**EXERCISE DESCRIPTION**
Copy the lines of the entries word for word, beginning with the line that contains "family: Ardeidae" and ending with the line that contains "genus: Psoralea", including both of those lines.

* start *

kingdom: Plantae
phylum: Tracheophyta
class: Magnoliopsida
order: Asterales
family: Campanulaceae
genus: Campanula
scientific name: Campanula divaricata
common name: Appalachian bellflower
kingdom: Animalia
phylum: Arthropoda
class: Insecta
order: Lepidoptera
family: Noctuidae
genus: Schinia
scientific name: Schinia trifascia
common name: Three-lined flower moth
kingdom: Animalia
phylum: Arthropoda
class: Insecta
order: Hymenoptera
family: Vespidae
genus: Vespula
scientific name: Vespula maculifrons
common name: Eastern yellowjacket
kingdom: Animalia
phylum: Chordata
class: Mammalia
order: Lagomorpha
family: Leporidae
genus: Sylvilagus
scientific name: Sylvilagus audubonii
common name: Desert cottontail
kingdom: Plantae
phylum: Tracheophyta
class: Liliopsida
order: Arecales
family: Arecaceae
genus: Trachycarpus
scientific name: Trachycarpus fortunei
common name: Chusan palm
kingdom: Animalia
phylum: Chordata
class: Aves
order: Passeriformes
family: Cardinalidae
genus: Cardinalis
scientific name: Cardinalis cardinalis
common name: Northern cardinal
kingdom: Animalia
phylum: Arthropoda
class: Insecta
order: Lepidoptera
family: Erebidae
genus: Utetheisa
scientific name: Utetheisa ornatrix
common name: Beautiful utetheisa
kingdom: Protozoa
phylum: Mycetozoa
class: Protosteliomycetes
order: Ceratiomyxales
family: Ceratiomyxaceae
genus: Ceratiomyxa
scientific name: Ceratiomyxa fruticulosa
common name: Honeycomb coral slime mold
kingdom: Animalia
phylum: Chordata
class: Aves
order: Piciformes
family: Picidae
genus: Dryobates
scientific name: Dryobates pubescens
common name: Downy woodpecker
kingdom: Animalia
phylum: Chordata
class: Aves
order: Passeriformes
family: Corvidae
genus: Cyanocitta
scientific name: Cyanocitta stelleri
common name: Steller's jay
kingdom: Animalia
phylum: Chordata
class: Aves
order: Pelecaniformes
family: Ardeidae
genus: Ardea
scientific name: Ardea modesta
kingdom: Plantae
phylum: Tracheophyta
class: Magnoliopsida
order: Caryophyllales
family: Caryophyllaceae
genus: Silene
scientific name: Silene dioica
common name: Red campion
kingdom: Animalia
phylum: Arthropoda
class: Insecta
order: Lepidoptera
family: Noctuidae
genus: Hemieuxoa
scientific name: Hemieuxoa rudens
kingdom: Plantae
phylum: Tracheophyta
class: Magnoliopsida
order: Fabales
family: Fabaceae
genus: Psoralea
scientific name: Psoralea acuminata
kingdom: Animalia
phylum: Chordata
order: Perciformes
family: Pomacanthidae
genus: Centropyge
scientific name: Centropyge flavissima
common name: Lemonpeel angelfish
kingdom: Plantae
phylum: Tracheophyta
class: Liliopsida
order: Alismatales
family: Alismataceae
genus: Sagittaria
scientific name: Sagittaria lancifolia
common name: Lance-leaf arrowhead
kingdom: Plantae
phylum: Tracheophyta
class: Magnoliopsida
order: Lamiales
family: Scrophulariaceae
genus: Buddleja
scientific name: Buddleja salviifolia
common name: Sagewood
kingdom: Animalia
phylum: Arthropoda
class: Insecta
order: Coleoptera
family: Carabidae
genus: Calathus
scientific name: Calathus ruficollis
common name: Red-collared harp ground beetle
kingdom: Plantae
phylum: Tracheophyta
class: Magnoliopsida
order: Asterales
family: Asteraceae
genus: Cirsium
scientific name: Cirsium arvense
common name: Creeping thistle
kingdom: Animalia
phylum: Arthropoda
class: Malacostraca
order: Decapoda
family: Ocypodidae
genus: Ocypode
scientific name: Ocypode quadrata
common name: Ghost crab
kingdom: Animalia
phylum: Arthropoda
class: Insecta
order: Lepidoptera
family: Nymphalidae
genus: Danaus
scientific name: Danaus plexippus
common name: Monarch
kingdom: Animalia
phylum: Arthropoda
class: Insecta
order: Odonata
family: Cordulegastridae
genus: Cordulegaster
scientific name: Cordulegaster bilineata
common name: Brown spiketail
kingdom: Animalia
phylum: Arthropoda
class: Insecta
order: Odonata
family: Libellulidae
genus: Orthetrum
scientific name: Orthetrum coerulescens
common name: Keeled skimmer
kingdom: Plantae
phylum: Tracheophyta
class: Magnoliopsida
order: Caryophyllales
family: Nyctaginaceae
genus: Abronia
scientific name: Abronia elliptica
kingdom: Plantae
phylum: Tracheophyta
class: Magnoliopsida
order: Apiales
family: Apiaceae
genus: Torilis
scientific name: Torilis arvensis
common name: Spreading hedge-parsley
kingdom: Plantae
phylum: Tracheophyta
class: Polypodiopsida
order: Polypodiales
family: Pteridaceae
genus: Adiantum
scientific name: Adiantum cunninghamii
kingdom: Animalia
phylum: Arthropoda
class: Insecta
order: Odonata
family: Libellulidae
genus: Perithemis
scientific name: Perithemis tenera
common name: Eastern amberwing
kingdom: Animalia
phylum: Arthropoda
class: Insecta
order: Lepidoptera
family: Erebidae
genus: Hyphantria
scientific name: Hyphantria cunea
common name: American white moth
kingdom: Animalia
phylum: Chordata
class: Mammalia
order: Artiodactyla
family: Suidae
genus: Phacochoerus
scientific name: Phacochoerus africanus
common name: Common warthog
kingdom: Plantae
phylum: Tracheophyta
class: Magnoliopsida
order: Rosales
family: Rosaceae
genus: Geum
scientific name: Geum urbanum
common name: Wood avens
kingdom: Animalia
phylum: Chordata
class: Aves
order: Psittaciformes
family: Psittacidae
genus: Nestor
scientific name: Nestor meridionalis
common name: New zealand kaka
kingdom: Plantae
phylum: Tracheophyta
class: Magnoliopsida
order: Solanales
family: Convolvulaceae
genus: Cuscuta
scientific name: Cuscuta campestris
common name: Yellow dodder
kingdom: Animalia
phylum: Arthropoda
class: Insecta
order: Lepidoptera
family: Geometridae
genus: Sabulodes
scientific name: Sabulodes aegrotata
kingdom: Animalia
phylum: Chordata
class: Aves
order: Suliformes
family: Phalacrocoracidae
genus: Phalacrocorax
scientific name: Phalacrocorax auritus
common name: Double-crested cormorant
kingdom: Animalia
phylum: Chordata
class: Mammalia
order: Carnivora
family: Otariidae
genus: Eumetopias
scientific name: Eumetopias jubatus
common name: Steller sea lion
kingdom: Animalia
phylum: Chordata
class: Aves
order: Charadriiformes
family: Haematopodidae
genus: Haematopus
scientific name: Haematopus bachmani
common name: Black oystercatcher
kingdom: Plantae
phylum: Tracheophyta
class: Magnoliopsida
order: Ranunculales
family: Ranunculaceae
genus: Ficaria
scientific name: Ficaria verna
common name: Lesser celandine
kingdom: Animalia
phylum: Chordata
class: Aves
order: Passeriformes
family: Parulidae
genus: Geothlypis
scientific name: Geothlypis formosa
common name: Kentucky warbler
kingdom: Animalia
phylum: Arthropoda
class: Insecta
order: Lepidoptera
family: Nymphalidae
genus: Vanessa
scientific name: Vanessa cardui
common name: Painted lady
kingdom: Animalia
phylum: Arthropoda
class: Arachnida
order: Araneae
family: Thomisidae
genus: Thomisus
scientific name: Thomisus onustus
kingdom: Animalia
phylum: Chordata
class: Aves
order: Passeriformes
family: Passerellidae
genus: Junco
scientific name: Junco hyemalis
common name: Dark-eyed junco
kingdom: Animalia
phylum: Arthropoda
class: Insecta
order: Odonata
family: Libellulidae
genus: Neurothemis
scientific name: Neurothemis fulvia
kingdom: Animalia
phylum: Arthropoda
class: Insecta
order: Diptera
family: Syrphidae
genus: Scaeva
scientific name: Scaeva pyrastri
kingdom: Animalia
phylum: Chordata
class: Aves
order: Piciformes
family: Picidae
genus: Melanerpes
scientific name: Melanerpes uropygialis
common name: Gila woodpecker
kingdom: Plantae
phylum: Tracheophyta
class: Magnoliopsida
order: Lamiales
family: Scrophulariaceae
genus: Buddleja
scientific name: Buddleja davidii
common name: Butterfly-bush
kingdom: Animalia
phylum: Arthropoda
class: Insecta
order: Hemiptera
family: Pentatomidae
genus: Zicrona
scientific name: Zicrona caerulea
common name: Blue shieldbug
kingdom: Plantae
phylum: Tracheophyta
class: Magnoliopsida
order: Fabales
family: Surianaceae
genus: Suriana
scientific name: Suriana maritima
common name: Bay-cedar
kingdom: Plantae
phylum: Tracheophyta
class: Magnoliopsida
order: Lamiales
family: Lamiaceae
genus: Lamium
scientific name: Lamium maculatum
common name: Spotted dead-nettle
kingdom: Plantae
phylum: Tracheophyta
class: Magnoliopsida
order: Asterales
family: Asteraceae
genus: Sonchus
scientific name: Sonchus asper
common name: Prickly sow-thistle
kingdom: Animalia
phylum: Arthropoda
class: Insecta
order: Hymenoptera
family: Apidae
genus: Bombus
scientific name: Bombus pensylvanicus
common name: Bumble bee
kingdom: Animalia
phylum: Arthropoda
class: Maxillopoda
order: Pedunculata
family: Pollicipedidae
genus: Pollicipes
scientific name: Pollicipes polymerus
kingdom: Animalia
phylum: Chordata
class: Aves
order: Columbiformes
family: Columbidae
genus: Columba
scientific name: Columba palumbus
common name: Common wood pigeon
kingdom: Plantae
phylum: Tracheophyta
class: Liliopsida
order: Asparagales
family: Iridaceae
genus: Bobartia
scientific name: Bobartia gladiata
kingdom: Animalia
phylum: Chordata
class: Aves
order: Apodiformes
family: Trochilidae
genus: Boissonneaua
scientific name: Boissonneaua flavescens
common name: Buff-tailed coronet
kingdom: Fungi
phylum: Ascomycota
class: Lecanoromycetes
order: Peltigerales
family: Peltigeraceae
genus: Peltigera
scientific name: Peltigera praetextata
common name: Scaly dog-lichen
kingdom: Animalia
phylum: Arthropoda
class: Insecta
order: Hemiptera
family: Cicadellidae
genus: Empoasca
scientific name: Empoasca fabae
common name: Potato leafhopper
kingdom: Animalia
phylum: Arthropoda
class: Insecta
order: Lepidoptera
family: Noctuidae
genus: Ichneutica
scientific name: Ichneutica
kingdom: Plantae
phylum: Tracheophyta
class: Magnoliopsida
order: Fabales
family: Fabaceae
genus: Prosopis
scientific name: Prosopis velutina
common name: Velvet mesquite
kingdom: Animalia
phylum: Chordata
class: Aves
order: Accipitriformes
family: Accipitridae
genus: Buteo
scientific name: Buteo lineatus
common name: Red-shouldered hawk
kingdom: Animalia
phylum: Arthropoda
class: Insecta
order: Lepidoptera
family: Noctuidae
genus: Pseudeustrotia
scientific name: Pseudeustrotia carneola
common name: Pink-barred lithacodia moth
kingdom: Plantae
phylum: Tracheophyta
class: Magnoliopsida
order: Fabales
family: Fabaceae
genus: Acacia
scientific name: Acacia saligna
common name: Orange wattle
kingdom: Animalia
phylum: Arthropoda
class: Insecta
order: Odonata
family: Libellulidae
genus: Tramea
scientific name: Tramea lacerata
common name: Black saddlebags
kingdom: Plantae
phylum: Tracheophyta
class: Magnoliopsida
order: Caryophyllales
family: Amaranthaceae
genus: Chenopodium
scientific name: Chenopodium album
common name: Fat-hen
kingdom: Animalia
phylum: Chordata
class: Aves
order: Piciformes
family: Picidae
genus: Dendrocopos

* end *

**WRITTEN RESPONSE**
family: Ardeidae
genus: Ardea
scientific name: Ardea modesta
kingdom: Plantae
phylum: Tracheophyta
class: Magnoliopsida
order: Caryophyllales
family: Caryophyllaceae
genus: Silene
scientific name: Silene dioica
common name: Red campion
kingdom: Animalia
phylum: Arthropoda
class: Insecta
order: Lepidoptera
family: Noctuidae
genus: Hemieuxoa
scientific name: Hemieuxoa rudens
kingdom: Plantae
phylum: Tracheophyta
class: Magnoliopsida
order: Fabales
family: Fabaceae
genus: Psoralea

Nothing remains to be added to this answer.